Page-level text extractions
————

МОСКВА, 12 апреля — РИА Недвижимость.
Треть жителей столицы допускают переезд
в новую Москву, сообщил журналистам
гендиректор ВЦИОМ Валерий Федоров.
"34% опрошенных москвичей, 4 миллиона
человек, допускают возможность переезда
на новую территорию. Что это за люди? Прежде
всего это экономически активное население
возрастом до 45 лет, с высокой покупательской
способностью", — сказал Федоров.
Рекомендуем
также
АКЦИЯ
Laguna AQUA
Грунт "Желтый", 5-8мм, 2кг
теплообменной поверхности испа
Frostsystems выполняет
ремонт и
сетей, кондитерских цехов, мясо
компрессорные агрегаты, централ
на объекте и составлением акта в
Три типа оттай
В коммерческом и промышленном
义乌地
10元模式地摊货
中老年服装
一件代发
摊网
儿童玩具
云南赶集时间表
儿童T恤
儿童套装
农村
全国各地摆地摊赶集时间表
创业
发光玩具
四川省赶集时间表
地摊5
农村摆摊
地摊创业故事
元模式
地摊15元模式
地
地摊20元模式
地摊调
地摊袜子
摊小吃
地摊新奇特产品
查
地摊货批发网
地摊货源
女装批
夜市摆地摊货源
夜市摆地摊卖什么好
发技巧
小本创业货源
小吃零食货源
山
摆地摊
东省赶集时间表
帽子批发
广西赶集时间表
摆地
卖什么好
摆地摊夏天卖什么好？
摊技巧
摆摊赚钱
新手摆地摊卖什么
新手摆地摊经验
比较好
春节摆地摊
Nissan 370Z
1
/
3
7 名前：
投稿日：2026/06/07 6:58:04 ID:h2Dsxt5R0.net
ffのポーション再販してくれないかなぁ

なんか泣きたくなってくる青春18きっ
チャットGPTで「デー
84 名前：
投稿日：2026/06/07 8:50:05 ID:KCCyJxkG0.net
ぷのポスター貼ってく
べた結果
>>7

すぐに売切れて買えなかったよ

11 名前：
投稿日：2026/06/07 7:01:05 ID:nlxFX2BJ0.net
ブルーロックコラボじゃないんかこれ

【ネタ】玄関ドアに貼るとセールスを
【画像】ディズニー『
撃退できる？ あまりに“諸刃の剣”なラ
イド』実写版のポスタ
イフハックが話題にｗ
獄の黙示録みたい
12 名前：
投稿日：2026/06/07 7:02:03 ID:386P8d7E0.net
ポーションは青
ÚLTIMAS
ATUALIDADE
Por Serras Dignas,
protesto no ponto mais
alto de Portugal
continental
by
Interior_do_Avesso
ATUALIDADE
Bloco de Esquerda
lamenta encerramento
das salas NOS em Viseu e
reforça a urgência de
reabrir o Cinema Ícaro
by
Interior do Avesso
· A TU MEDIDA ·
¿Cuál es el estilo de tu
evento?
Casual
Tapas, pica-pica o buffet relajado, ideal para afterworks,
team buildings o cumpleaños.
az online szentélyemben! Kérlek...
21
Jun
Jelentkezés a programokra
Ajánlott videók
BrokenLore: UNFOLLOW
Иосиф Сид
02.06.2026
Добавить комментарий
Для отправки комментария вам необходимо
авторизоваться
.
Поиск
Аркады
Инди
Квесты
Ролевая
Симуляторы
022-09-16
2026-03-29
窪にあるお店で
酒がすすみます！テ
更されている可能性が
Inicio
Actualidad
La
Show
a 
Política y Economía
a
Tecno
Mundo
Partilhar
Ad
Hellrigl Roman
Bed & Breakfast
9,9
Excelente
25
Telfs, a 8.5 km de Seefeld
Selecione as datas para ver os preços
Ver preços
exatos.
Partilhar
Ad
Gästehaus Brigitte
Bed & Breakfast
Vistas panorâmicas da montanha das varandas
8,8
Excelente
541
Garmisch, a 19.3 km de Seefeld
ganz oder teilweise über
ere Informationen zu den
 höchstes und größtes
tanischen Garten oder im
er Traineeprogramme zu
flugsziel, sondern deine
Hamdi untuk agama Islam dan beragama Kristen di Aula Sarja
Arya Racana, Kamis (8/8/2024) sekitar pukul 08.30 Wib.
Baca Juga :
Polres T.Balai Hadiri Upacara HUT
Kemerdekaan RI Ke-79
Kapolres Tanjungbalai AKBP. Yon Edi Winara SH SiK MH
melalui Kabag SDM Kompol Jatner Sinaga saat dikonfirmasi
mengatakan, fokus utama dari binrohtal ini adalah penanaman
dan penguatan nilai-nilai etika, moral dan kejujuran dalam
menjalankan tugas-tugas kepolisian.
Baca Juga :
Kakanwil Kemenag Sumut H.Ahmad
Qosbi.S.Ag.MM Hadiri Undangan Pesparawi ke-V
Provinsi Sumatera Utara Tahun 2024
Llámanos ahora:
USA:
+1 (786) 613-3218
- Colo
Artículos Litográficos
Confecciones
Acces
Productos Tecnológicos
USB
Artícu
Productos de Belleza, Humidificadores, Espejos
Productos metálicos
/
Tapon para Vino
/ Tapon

————

Print all the records exactly as written.

МОСКВА, 12 апреля — РИА Недвижимость.
Треть жителей столицы допускают переезд
в новую Москву, сообщил журналистам
гендиректор ВЦИОМ Валерий Федоров.
"34% опрошенных москвичей, 4 миллиона
человек, допускают возможность переезда
на новую территорию. Что это за люди? Прежде
всего это экономически активное население
возрастом до 45 лет, с высокой покупательской
способностью", — сказал Федоров.
Рекомендуем
также
АКЦИЯ
Laguna AQUA
Грунт "Желтый", 5-8мм, 2кг
теплообменной поверхности испа
Frostsystems выполняет
ремонт и
сетей, кондитерских цехов, мясо
компрессорные агрегаты, централ
на объекте и составлением акта в
Три типа оттай
В коммерческом и промышленном
义乌地
10元模式地摊货
中老年服装
一件代发
摊网
儿童玩具
云南赶集时间表
儿童T恤
儿童套装
农村
全国各地摆地摊赶集时间表
创业
发光玩具
四川省赶集时间表
地摊5
农村摆摊
地摊创业故事
元模式
地摊15元模式
地
地摊20元模式
地摊调
地摊袜子
摊小吃
地摊新奇特产品
查
地摊货批发网
地摊货源
女装批
夜市摆地摊货源
夜市摆地摊卖什么好
发技巧
小本创业货源
小吃零食货源
山
摆地摊
东省赶集时间表
帽子批发
广西赶集时间表
摆地
卖什么好
摆地摊夏天卖什么好？
摊技巧
摆摊赚钱
新手摆地摊卖什么
新手摆地摊经验
比较好
春节摆地摊
Nissan 370Z
1
/
3
7 名前：
投稿日：2026/06/07 6:58:04 ID:h2Dsxt5R0.net
ffのポーション再販してくれないかなぁ

なんか泣きたくなってくる青春18きっ
チャットGPTで「デー
84 名前：
投稿日：2026/06/07 8:50:05 ID:KCCyJxkG0.net
ぷのポスター貼ってく
べた結果
>>7

すぐに売切れて買えなかったよ

11 名前：
投稿日：2026/06/07 7:01:05 ID:nlxFX2BJ0.net
ブルーロックコラボじゃないんかこれ

【ネタ】玄関ドアに貼るとセールスを
【画像】ディズニー『
撃退できる？ あまりに“諸刃の剣”なラ
イド』実写版のポスタ
イフハックが話題にｗ
獄の黙示録みたい
12 名前：
投稿日：2026/06/07 7:02:03 ID:386P8d7E0.net
ポーションは青
ÚLTIMAS
ATUALIDADE
Por Serras Dignas,
protesto no ponto mais
alto de Portugal
continental
by
Interior_do_Avesso
ATUALIDADE
Bloco de Esquerda
lamenta encerramento
das salas NOS em Viseu e
reforça a urgência de
reabrir o Cinema Ícaro
by
Interior do Avesso
· A TU MEDIDA ·
¿Cuál es el estilo de tu
evento?
Casual
Tapas, pica-pica o buffet relajado, ideal para afterworks,
team buildings o cumpleaños.
az online szentélyemben! Kérlek...
21
Jun
Jelentkezés a programokra
Ajánlott videók
BrokenLore: UNFOLLOW
Иосиф Сид
02.06.2026
Добавить комментарий
Для отправки комментария вам необходимо
авторизоваться
.
Поиск
Аркады
Инди
Квесты
Ролевая
Симуляторы
022-09-16
2026-03-29
窪にあるお店で
酒がすすみます！テ
更されている可能性が
Inicio
Actualidad
La
Show
a 
Política y Economía
a
Tecno
Mundo
Partilhar
Ad
Hellrigl Roman
Bed & Breakfast
9,9
Excelente
25
Telfs, a 8.5 km de Seefeld
Selecione as datas para ver os preços
Ver preços
exatos.
Partilhar
Ad
Gästehaus Brigitte
Bed & Breakfast
Vistas panorâmicas da montanha das varandas
8,8
Excelente
541
Garmisch, a 19.3 km de Seefeld
ganz oder teilweise über
ere Informationen zu den
 höchstes und größtes
tanischen Garten oder im
er Traineeprogramme zu
flugsziel, sondern deine
Hamdi untuk agama Islam dan beragama Kristen di Aula Sarja
Arya Racana, Kamis (8/8/2024) sekitar pukul 08.30 Wib.
Baca Juga :
Polres T.Balai Hadiri Upacara HUT
Kemerdekaan RI Ke-79
Kapolres Tanjungbalai AKBP. Yon Edi Winara SH SiK MH
melalui Kabag SDM Kompol Jatner Sinaga saat dikonfirmasi
mengatakan, fokus utama dari binrohtal ini adalah penanaman
dan penguatan nilai-nilai etika, moral dan kejujuran dalam
menjalankan tugas-tugas kepolisian.
Baca Juga :
Kakanwil Kemenag Sumut H.Ahmad
Qosbi.S.Ag.MM Hadiri Undangan Pesparawi ke-V
Provinsi Sumatera Utara Tahun 2024
Llámanos ahora:
USA:
+1 (786) 613-3218
- Colo
Artículos Litográficos
Confecciones
Acces
Productos Tecnológicos
USB
Artícu
Productos de Belleza, Humidificadores, Espejos
Productos metálicos
/
Tapon para Vino
/ Tapon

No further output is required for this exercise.